While it would be foolish to believe that Luyt — with his wide power base among the unions who make up the voting members of Sarfu — will not get his wish and have Engelbrecht and McIntosh sacked at the special meeting of the union in Cape Town next Friday, one gets the distinct impression that this power has not been applied in anything like a rational manner.
Engelbrecht has gone so far as to describe it as “the tyranny of Louis Luyt” and to say: “Not even New Zealand want to speak to him now. The international community has also condemned him.”
Certainly, Luyt made few friends among the touring England party — or indeed many locals — when, after South Africa’s turnaround victory in the second test at Newlands, he made a hugely unfunny reference to the size of England manager Jack Rowell’s mouth in his presidential address at the after-match function.
Luyt understands power. His massive success as a businessman has shown this. And no-one can take away from him the turnaround he engineered in reviving Ellis Park from white elephant status to a viable enterprise and one of the great rugby venues of the world.
This undoubted management expertise was applied to slashing the unwieldy panel of selectors down to manageable proportions, a decision to be applauded. But it was obvious that, while this was the correct path to take, it was Luyt and Luyt alone who made the decision.
This would pose the question of exactly why Sarfu bother to have an executive at all.
Luyt has much to offer the game of rugby football. Not least is his firm contention that a core of players has at long last been identified as the basis for the World Cup campaign. This, hopefully, signals the start of a sound squad system and an end to the merry-go- round which has seen 50 plus players wear the green and gold since the test against New Zealand at Ellis Park on August 15 1992.

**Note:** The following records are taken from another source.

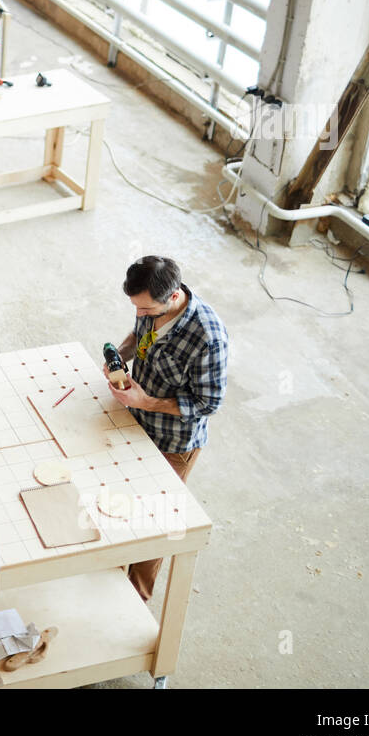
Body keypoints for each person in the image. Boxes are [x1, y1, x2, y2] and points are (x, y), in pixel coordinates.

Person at [106, 256, 229, 602]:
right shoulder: (150, 307)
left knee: (155, 522)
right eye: (136, 308)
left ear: (174, 297)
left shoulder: (208, 338)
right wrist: (119, 356)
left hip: (173, 443)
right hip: (136, 425)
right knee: (121, 506)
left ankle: (134, 598)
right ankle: (110, 575)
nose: (140, 314)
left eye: (147, 310)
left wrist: (147, 402)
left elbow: (208, 404)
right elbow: (138, 336)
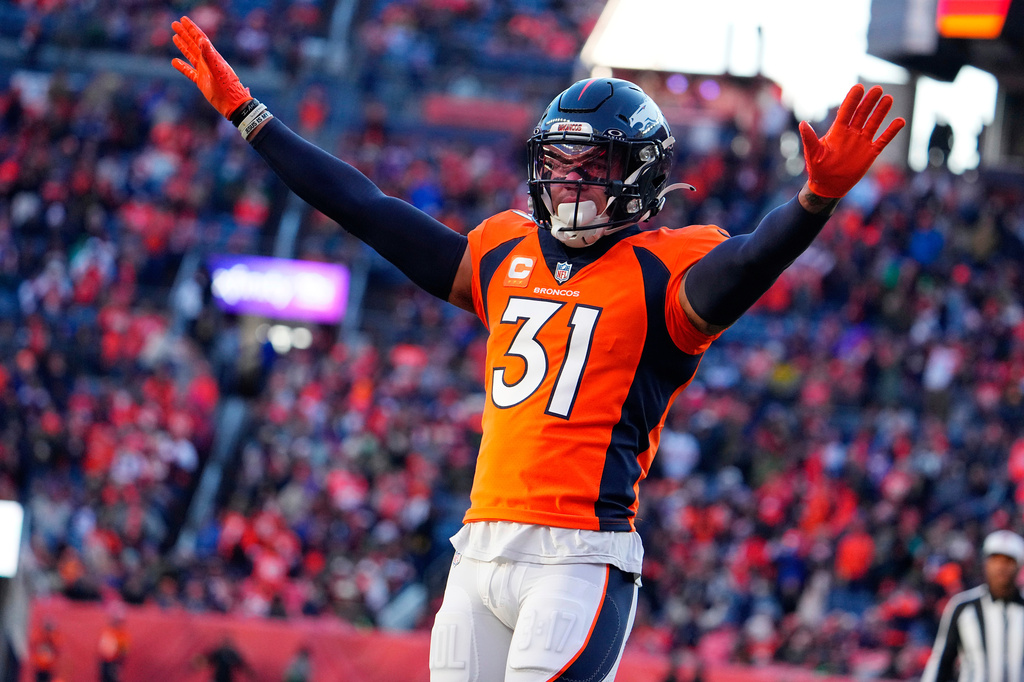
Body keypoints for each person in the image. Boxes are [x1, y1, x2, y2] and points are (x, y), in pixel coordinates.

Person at [171, 15, 905, 681]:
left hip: (579, 555)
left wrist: (813, 203)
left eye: (593, 165)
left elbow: (747, 263)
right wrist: (252, 116)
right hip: (478, 548)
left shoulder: (666, 270)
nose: (569, 179)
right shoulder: (502, 250)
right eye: (560, 159)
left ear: (640, 174)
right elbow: (367, 209)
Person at [922, 530, 1024, 682]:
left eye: (1008, 561)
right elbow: (942, 661)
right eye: (995, 560)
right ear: (985, 563)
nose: (1000, 567)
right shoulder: (963, 606)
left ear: (1018, 566)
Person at [97, 606, 130, 682]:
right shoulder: (107, 631)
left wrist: (119, 657)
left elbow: (124, 651)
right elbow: (103, 648)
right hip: (105, 661)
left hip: (114, 662)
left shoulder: (122, 635)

Hopefully, this will also bring an end to some of the mindbending selections which have seen the selection of Willie Hills — an admirable prop forward — at hooker and the dropping of the penetrative Small for fullback-cum-flyhalf Gavin Johnson — superb footballer though he has shown himself to be — on the South African wing.
The game in this country needs to get away from the grade school mentality of drawing challenging lines in the dust.
And, as a businessman of note, Luyt must begin to realise that the shareholders he represents as the caretaker of the game in this country are a volatile admix; the majority of them ordinary lower league players and paying supporters of the game at provincial and international level.
Engelbrecht and McIntosh have specific tasks to perform. The president of Sarfu’s brief is drawn far wider. His mandate, to enhance the reputation of rugby both domestically and internationally, is not.
This country has ridden the storms which threatened our being confirmed as the hosts for the 1994 World Cup during the initial turmoil of transition. Yet we will go into the prestige tournament with the image of a pack of squabbling country bumpkins. The game is larger than any of the egos involved in the accusations being thrown about with such abandon.